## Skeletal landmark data
┄┄┄┄┄┄
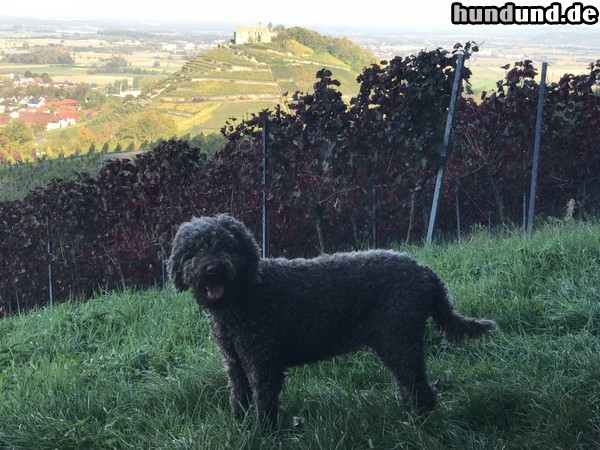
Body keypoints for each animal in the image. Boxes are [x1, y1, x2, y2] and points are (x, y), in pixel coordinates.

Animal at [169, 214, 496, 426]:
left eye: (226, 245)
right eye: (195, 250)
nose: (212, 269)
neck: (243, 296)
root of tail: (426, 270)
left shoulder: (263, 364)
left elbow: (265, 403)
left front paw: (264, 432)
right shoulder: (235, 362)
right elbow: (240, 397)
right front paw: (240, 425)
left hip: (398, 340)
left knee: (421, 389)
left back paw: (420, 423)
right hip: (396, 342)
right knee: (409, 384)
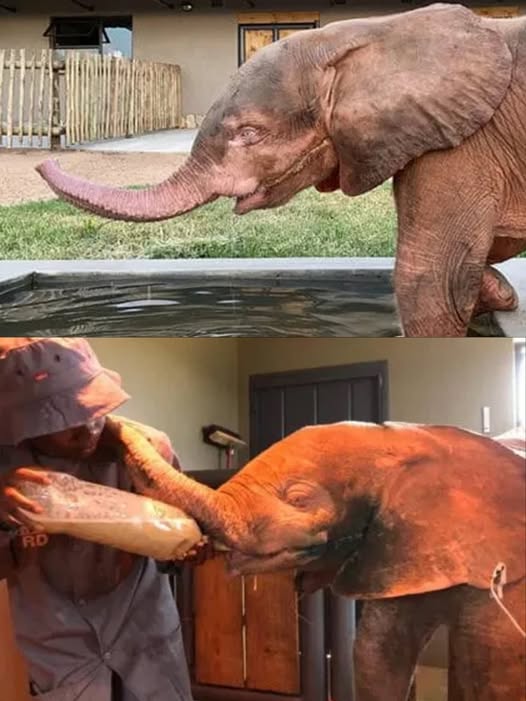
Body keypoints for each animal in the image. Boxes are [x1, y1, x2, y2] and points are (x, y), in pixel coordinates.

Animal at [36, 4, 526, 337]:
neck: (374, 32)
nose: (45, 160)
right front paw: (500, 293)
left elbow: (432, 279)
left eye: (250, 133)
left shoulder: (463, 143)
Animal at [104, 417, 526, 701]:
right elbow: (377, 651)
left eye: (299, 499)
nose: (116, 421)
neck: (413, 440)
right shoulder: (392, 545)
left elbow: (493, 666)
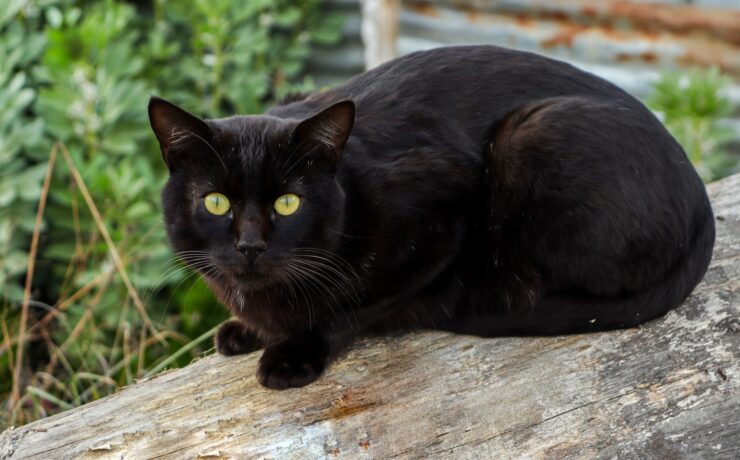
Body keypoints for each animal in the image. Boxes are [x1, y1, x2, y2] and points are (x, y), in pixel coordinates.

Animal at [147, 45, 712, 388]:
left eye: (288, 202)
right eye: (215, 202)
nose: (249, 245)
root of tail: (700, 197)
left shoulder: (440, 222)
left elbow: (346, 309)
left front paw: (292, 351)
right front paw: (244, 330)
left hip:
┄┄┄┄┄┄
Although the records contain pictures, only their text should be repeated, exactly as it appears.

## EXERCISE RESPONSE
Body keypoints for each animal in the image. Boxes are [x1, y1, x2, y2] and points are (x, y), in pixel coordinates.

Animal at [169, 214, 496, 426]:
left eye: (226, 245)
right eye: (195, 250)
nose: (212, 269)
neck: (243, 296)
root of tail: (426, 270)
left shoulder: (263, 364)
left elbow: (265, 403)
left front paw: (264, 432)
right shoulder: (235, 362)
right elbow: (240, 397)
right front paw: (240, 425)
left hip: (398, 340)
left knee: (421, 389)
left back paw: (420, 423)
right hip: (396, 342)
right knee: (409, 384)
Body keypoints for each animal in the image. Boxes are [x1, y1, x2, y2] and points are (x, y), in pixel coordinates.

Animal at [36, 4, 526, 337]:
neck: (374, 32)
nose: (45, 160)
right front paw: (500, 293)
left elbow: (432, 279)
left eye: (250, 133)
left shoulder: (463, 143)
Animal at [104, 417, 526, 701]:
right elbow: (377, 651)
left eye: (299, 499)
nose: (116, 421)
neck: (413, 440)
right shoulder: (392, 545)
left elbow: (493, 666)
Body keypoints for each animal in the image. Boxes are [x1, y1, x2, y2] and points are (x, y), in pixel coordinates.

Animal at [147, 45, 712, 388]:
left eye: (288, 202)
right eye: (215, 202)
nose: (249, 245)
root of tail: (700, 197)
left shoulder: (440, 222)
left elbow: (346, 309)
left front paw: (292, 351)
right front paw: (244, 330)
left hip:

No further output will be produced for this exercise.